La Russia sta costruendo un nuovo mondo multipolare. In cosa consiste la vostra concezione geopolitica? 
«Prima di tutto desidero ribadire che noi non stiamo costruendo nulla. La configurazione di un sistema internazionale è determinata da fattori oggettivi. È evidente che qualsiasi tentativo di costruire o adattare a se stessi l’ordine mondiale, è destinato al fallimento. Gli eventi di quest’ultimo periodo testimoniano che gli sforzi di un ristretto gruppo di Stati, con gli Usa alla guida, di costituire un modello unipolare di ordine mondiale, di adattare gli istituti della guerra fredda alla realtà attuale hanno fatto fiasco. Il mondo non è diventato né occidentecentrico, né più sicuro e stabile. Le vecchie crisi e i vecchi conflitti rimangono irrisolti, compaiono nuove minacce alla sicurezza. Particolarmente pericolosa rimane l’impennata senza precedenti del terrorismo internazionale». 
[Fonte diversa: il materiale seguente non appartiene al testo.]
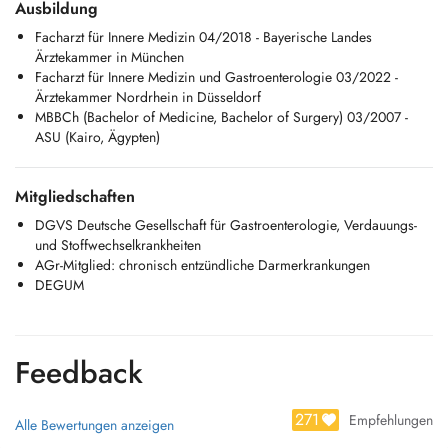
Ausbildung
Verdauungsstörungen
Facharzt für Innere Medizin 04/2018 - Bayerische Landes
- Behandlung von chronisch-entzündlichen Darmerkrankungen (Morbus
Ärztekammer in München
Crohn, Colitis ulcerosa)
Facharzt für Innere Medizin und Gastroenterologie 03/2022 -
- Ernährungsmedizinische Beratung bei Verdauungserkrankungen
Ärztekammer Nordrhein in Düsseldorf
MBBCh (Bachelor of Medicine, Bachelor of Surgery) 03/2007 -
Français Domaines de traitement / Prestations
ASU (Kairo, Ägypten)
- Diagnostic et traitement des maladies du système digestif
- Pathologies de lestomac et de lintestin (reflux, gastrite, syndrome de
Mitgliedschaften
lintestin irritable)
- Maladies du foie, de la vésicule biliaire et du pancréas
DGVS Deutsche Gesellschaft für Gastroenterologie, Verdauungs-
- Examens de prévention (notamment dépistage du cancer colorectal)
und Stoffwechselkrankheiten
- Bilan des douleurs abdominales et des troubles digestifs
AGr-Mitglied: chronisch entzündliche Darmerkrankungen
- Prise en charge des maladies inflammatoires chroniques de lintestin
DEGUM
(maladie de Crohn, rectocolite hémorragique)
- Conseil nutritionnel en lien avec les maladies digestives
English Areas of Treatment / Services
Feedback
- Diagnosis and treatment of digestive system diseases
271
- Stomach and intestinal disorders (e.g. reflux, gastritis, irritable bowel
Empfehlungen
Alle Bewertungen anzeigen
syndrome)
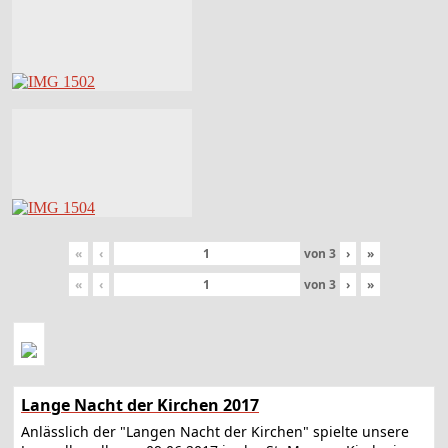
«
‹
von
3
›
»
«
‹
von
3
›
»
Lange Nacht der Kirchen 2017
Anlässlich der "Langen Nacht der Kirchen" spielte unsere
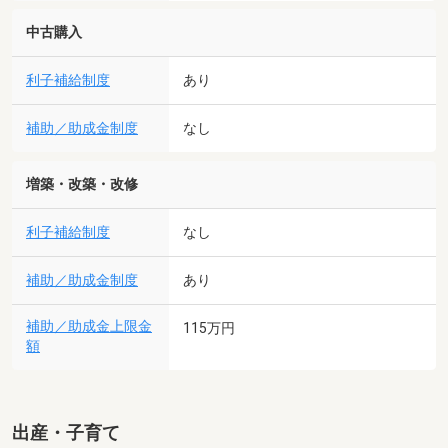
中古購入
利子補給制度
あり
補助／助成金制度
なし
増築・改築・改修
利子補給制度
なし
補助／助成金制度
あり
補助／助成金上限金
115万円
額
出産・子育て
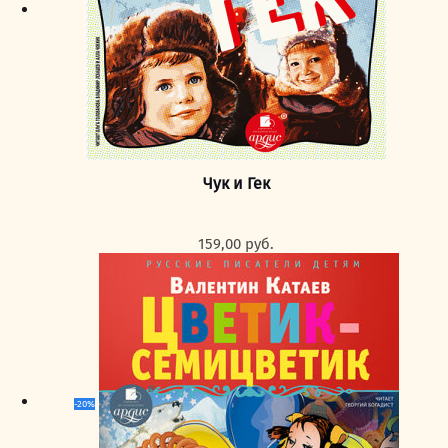
Чук и Гек
159,00
руб.
-20%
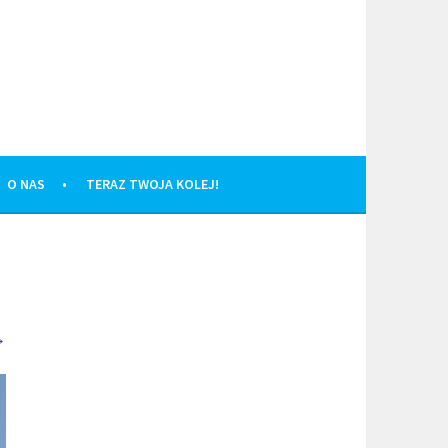
O NAS
TERAZ TWOJA KOLEJ!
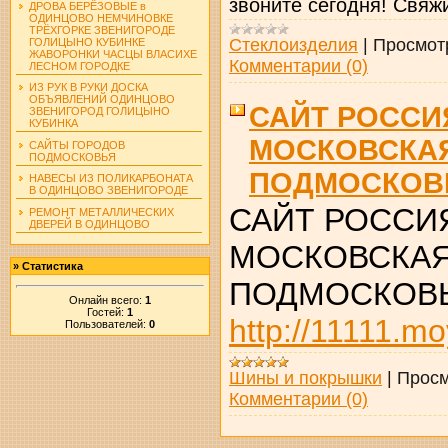
звоните сегодня! Свяжи
ДРОВА БЕРЁЗОВЫЕ в
ОДИНЦОВО НЕМЧИНОВКЕ
ТРЁХГОРКЕ ЗВЕНИГОРОДЕ
Стеклоизделия
|
Просмот
ГОЛИЦЫНО КУБИНКЕ
ЖАВОРОНКИ ЧАСЦЫ ВЛАСИХЕ
Комментарии (0)
ЛЕСНОМ ГОРОДКЕ
ИЗ РУК В РУКИ ДОСКА
ОБЪЯВЛЕНИЙ ОДИНЦОВО
САЙТ РОССИ
ЗВЕНИГОРОД ГОЛИЦЫНО
КУБИНКА
МОСКОВСКА
САЙТЫ ГОРОДОВ
ПОДМОСКОВЬЯ
ПОДМОСКОВ
НАВЕСЫ ИЗ ПОЛИКАРБОНАТА
В ОДИНЦОВО ЗВЕНИГОРОДЕ
САЙТ РОССИ
РЕМОНТ МЕТАЛЛИЧЕСКИХ
ДВЕРЕЙ В ОДИНЦОВО
МОСКОВСКАЯ
»
Статистика
ПОДМОСКОВ
Онлайн всего:
1
Гостей:
1
http://11111.mo
Пользователей:
0
Шины и покрышки
|
Просм
Комментарии (0)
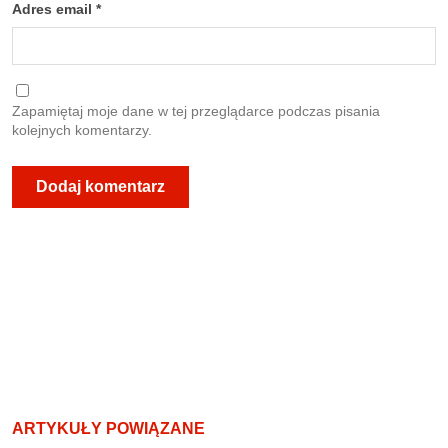
Adres email
*
Zapamiętaj moje dane w tej przeglądarce podczas pisania
kolejnych komentarzy.
ARTYKUŁY POWIĄZANE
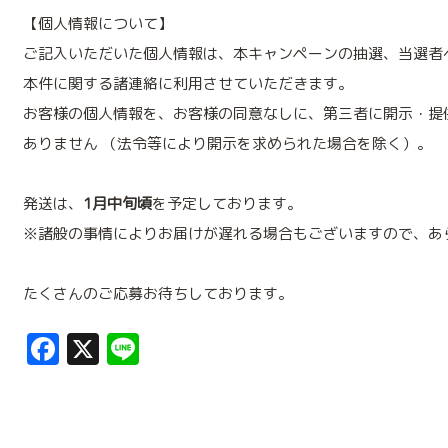
【個人情報について】
ご記入いただいた個人情報は、本キャンペーンの抽選、当選者
本件に関する諸連絡に利用させていただきます。
お客様の個人情報を、お客様の同意なしに、第三者に開示・提
ありません （法令等により開示を求められた場合を除く）。
発送は、
1月中旬頃
を予定しております。
※諸般の事情によりお届けが遅れる場合もございますので、あ
たくさんのご応募お待ちしております。
Facebook
X
Line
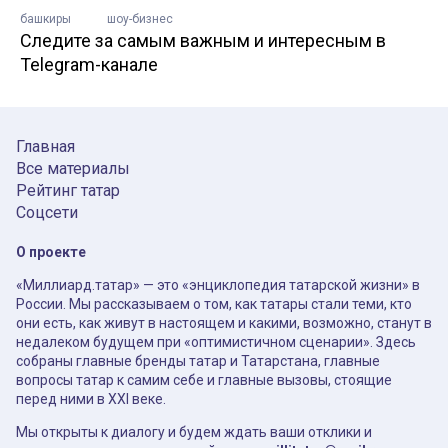
башкиры
шоу-бизнес
Следите за самым важным и интересным в
Telegram-канале
Главная
Все материалы
Рейтинг татар
Соцсети
О проекте
«Миллиард.татар» — это «энциклопедия татарской жизни» в
России. Мы рассказываем о том, как татары стали теми, кто
они есть, как живут в настоящем и какими, возможно, станут в
недалеком будущем при «оптимистичном сценарии». Здесь
собраны главные бренды татар и Татарстана, главные
вопросы татар к самим себе и главные вызовы, стоящие
перед ними в XXI веке.
Мы открыты к диалогу и будем ждать ваши отклики и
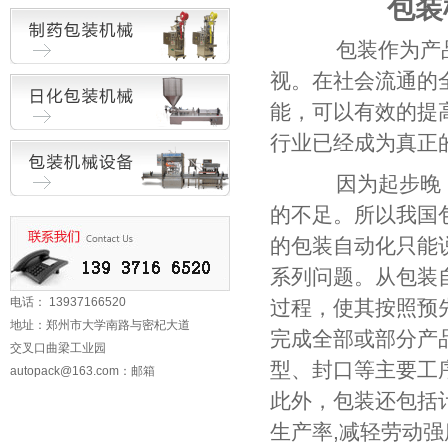
包装
包装作为产品
视。在社会流通的
能，可以有效的提
行业已经成为真正
因为起步晚，
的不足。所以我国
的包装自动化只能
系列问题。从包装
电话： 13937166520
过程，使其按照预
地址：郑州市大学南路与密杞大道
完成全部或部分产
交叉口曲梁工业园
型、封口等主要工
autopack@163.com
：邮箱
此外，包装还包括
生产率,减轻劳动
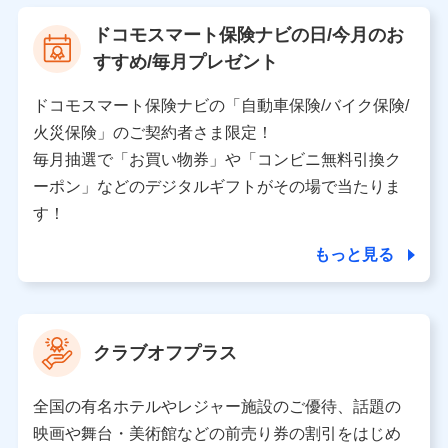
【利用する者の利用目的】
ドコモスマート保険ナビの日/今月のお
当社又は株式会社NTTドコモが提供する保険関連サービ
すすめ/毎月プレゼント
スにおけるユーザ登録受付および管理のため
当社又は株式会社NTTドコモと取引のあるもしくは委託
を受けている保険会社・提携会社の保険その他に関する
ドコモスマート保険ナビの「自動車保険/バイク保険/
情報を提供するため、また維持管理等の委託業務遂行の
火災保険」のご契約者さま限定！
ため、またそれらに付帯、関連する当社、株式会社NTT
ドコモおよび提携会社のサービスを案内、提供するため
毎月抽選で「お買い物券」や「コンビニ無料引換ク
（各サービスで取得したサービス利用履歴、ウェブサイ
ーポン」などのデジタルギフトがその場で当たりま
トの閲覧履歴、購買履歴、ご契約内容等のパーソナルデ
ータを分析して、お客さまの趣味・嗜好・傾向に応じた
す！
サービス・商品等に関するご提案や広告の配信等を行う
ことがあります。）
もっと見る
各種セミナーの開催のため
コンサルティングサービスの実施のため
アンケートやキャンペーン等の実施のため
上記に係る案内・手続き・管理等付帯業務を行うため
クラブオフプラス
【当該個人データの管理について責任を有する者の名称・住
所・代表者名】
全国の有名ホテルやレジャー施設のご優待、話題の
当該個人データを取り扱う各共同利用者（詳細は次のとお
映画や舞台・美術館などの前売り券の割引をはじめ
り）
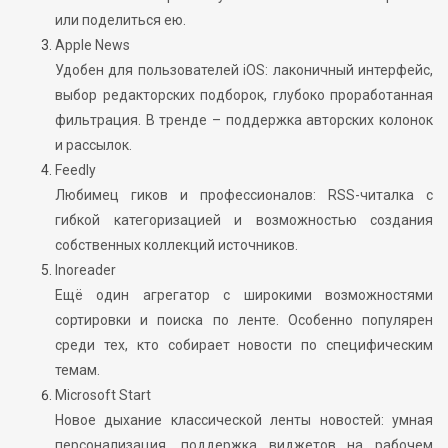
или поделиться ею.
Apple News
Удобен для пользователей iOS: лаконичный интерфейс,
выбор редакторских подборок, глубоко проработанная
фильтрация. В тренде – поддержка авторских колонок
и рассылок.
Feedly
Любимец гиков и профессионалов: RSS-читалка с
гибкой категоризацией и возможностью создания
собственных коллекций источников.
Inoreader
Ещё один агрегатор с широкими возможностями
сортировки и поиска по ленте. Особенно популярен
среди тех, кто собирает новости по специфическим
темам.
Microsoft Start
Новое дыхание классической ленты новостей: умная
персонализация, поддержка виджетов на рабочем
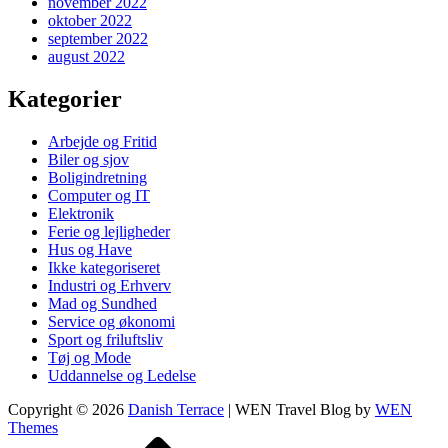
november 2022
oktober 2022
september 2022
august 2022
Kategorier
Arbejde og Fritid
Biler og sjov
Boligindretning
Computer og IT
Elektronik
Ferie og lejligheder
Hus og Have
Ikke kategoriseret
Industri og Erhverv
Mad og Sundhed
Service og økonomi
Sport og friluftsliv
Tøj og Mode
Uddannelse og Ledelse
Copyright © 2026
Danish Terrace
|
WEN Travel Blog by
WEN
Themes
Scroll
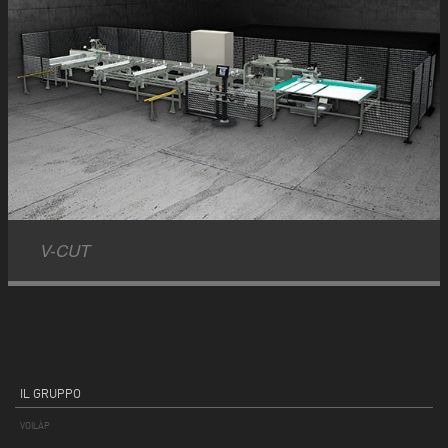
V-CUT
IL GRUPPO
VOILÀP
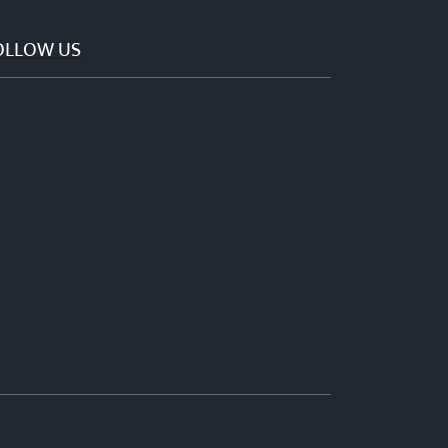
OLLOW US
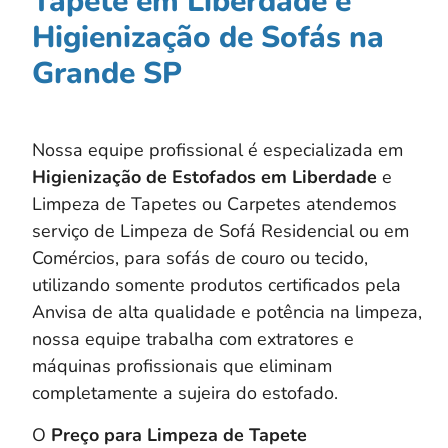
Tapete em Liberdade e
Higienização de Sofás na
Grande SP
Nossa equipe profissional é especializada em
Higienização de Estofados em
Liberdade
e
Limpeza de Tapetes ou Carpetes atendemos
serviço de Limpeza de Sofá Residencial ou em
Comércios, para sofás de couro ou tecido,
utilizando somente produtos certificados pela
Anvisa de alta qualidade e potência na limpeza,
nossa equipe trabalha com extratores e
máquinas profissionais que eliminam
completamente a sujeira do estofado.
O
Preço para Limpeza de Tapete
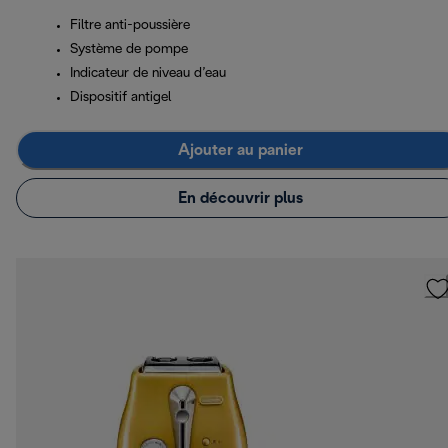
Filtre anti-poussière
Système de pompe
Indicateur de niveau d’eau
Dispositif antigel
Ajouter au panier
En découvrir plus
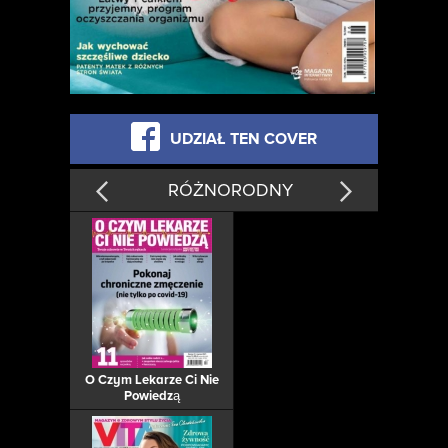
UDZIAŁ TEN COVER
RÓŻNORODNY
O Czym Lekarze Ci Nie
Powiedzą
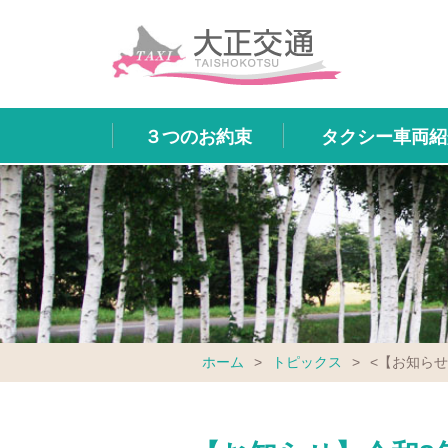
３つのお約束
タクシー車両紹
ホーム
>
トピックス
>
<【お知らせ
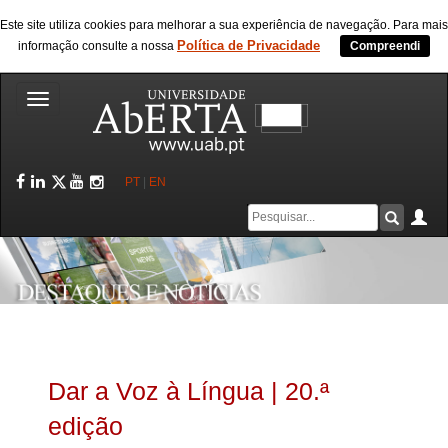
Este site utiliza cookies para melhorar a sua experiência de navegação. Para mais
Política de Privacidade
informação consulte a nossa
Compreendi
Toggle
navigation
Facebook
LinkedIn
Twitter
YouTube
Instagram
PT
|
EN
Caixa
Ár
Pesquis
de
pesquisa
Dar a Voz à Língua | 20.ª
edição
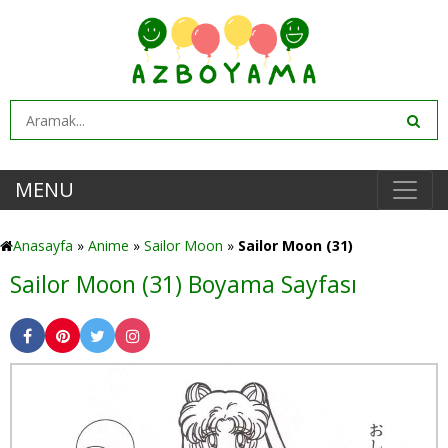
MENU
Anasayfa
»
Anime
»
Sailor Moon
»
Sailor Moon (31)
Sailor Moon (31) Boyama Sayfası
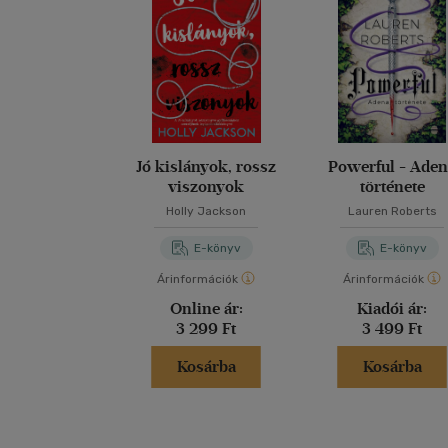
Jó kislányok, rossz
Powerful - Ade
viszonyok
története
Holly Jackson
Lauren Roberts
E-könyv
E-könyv
Árinformációk
Árinformációk
Online ár:
Kiadói ár:
3 299 Ft
3 499 Ft
Kosárba
Kosárba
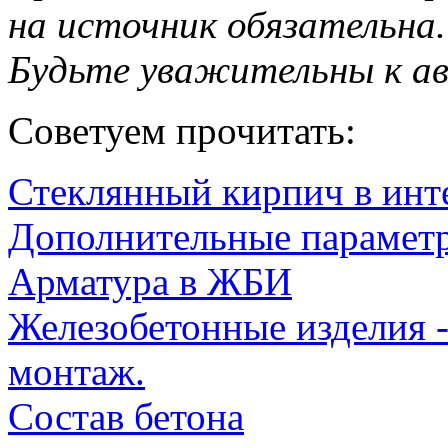
на источник обязательна.
Будьте уважительны к а
Советуем прочитать:
Стеклянный кирпич в инт
Дополнительные параметр
Арматура в ЖБИ
Железобетонные изделия -
монтаж.
Состав бетона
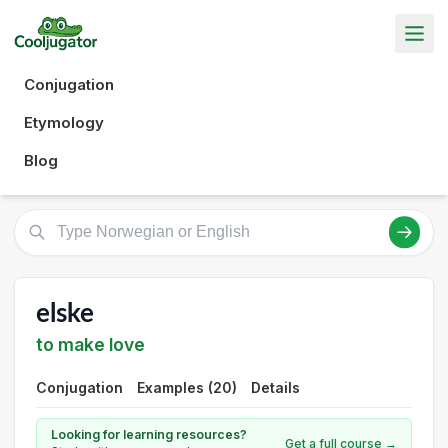
Conjugation
Etymology
Blog
elske
to make love
Conjugation
Examples (20)
Details
Looking for learning resources?
Get a full course →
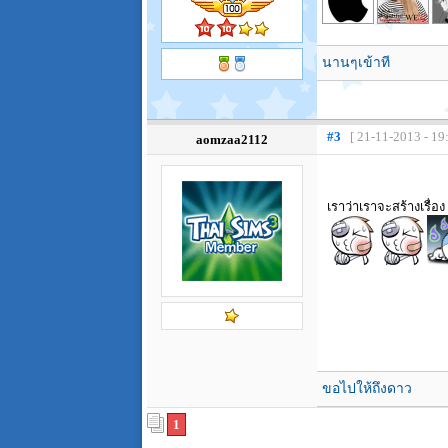
นานๆเข้าที
#3
[ 21-11-2013 - 19
aomzaa2112
เราว่าเราจะสร้างเรื่
ขอไปให้ถึงดาว
1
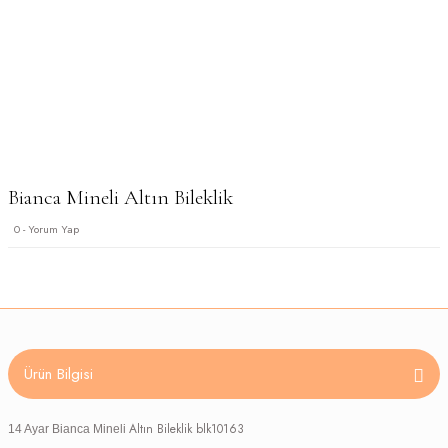
Bianca Mineli Altın Bileklik
0 - Yorum Yap
Ürün Bilgisi
Altın Bileklik blk10163
14 Ayar Bianca Mineli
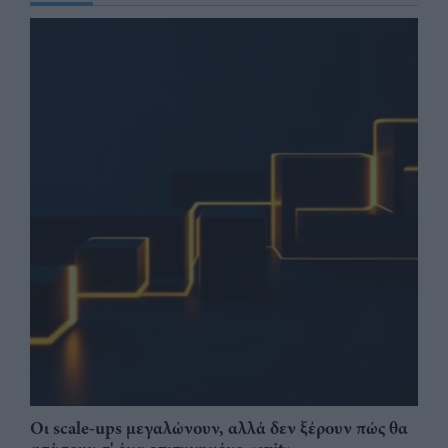
Οι scale-ups μεγαλώνουν, αλλά δεν ξέρουν πώς θα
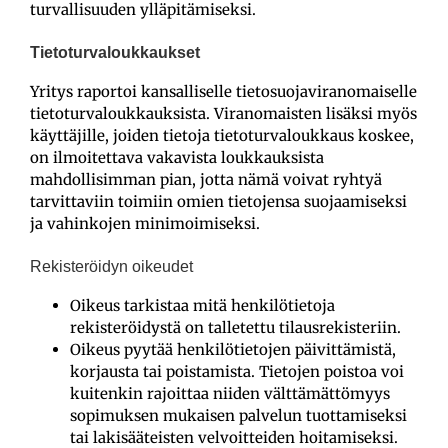
turvallisuuden ylläpitämiseksi.
Tietoturvaloukkaukset
Yritys raportoi kansalliselle tietosuojaviranomaiselle
tietoturvaloukkauksista. Viranomaisten lisäksi myös
käyttäjille, joiden tietoja tietoturvaloukkaus koskee,
on ilmoitettava vakavista loukkauksista
mahdollisimman pian, jotta nämä voivat ryhtyä
tarvittaviin toimiin omien tietojensa suojaamiseksi
ja vahinkojen minimoimiseksi.
Rekisteröidyn oikeudet
Oikeus tarkistaa mitä henkilötietoja
rekisteröidystä on talletettu tilausrekisteriin.
Oikeus pyytää henkilötietojen päivittämistä,
korjausta tai poistamista. Tietojen poistoa voi
kuitenkin rajoittaa niiden välttämättömyys
sopimuksen mukaisen palvelun tuottamiseksi
tai lakisääteisten velvoitteiden hoitamiseksi.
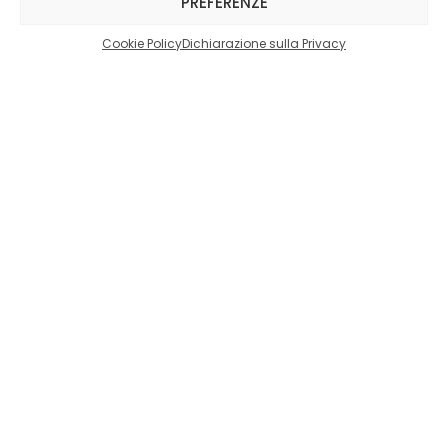
PREFERENZE
sport e vuoi
partecipare alle nostre
Cookie Policy
Dichiarazione sulla Privacy
formazioni?
CONTATTACI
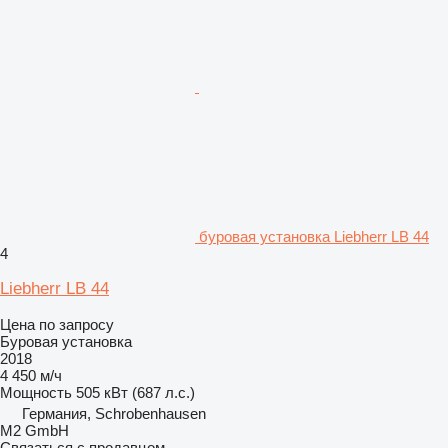
буровая установка Liebherr LB 44
4
Liebherr LB 44
Цена по запросу
Буровая установка
2018
4 450 м/ч
Мощность
505 кВт (687 л.с.)
Германия, Schrobenhausen
M2 GmbH
Связаться с продавцом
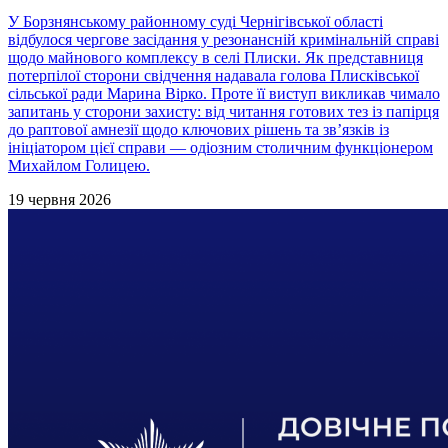
У Борзнянському районному суді Чернігівської області
відбулося чергове засідання у резонансній кримінальній справі
щодо майнового комплексу в селі Плиски. Як представниця
потерпілої сторони свідчення надавала голова Плисківської
сільської ради Марина Вірко. Проте її виступ викликав чимало
запитань у сторони захисту: від читання готових тез із папірця
до раптової амнезії щодо ключових рішень та зв’язків із
ініціатором цієї справи — одіозним столичним функціонером
Михайлом Голицею.
19 червня 2026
Fin qui l’analsi degli altri. E Mosca cosa fa? 
«Oggi parliamo dell’affermazione di un ordine mondiale più giusto, democratico, policentrico o multipolare. Si tratta di un processo oggettivo legato alla comparsa e al consolidamento di nuovi centri di forza economici e politici nella regione Asia-Pacifico, in America Latina e in Africa, che tentano di condurre una propria politica estera e partecipano attivamente alla formazione di un’agenda internazionale e regionale. Il multipolarismo incarna la diversità delle tradizioni culturali e storiche e dei sistemi politici ed economici, l’aspirazione dei popoli a determinare il proprio destino. I tentativi di rallentare questo percorso, di farlo retrocedere, di mantenere le proprie posizioni dominanti sono forieri solo di un rafforzamento del caos e dell’instabilità. È nel comune interesse rendere solido e pronosticabile il processo di formazione di una rinnovata architettura internazionale. A questo fine è necessario ritornare ai principi chiave della vita internazionale, fissati nella Carta dell’Organizzazione Mondiale, che comprendono la parità sovrana degli Stati, la non ingerenza negli affari interni, la composizione pacifica delle controversie».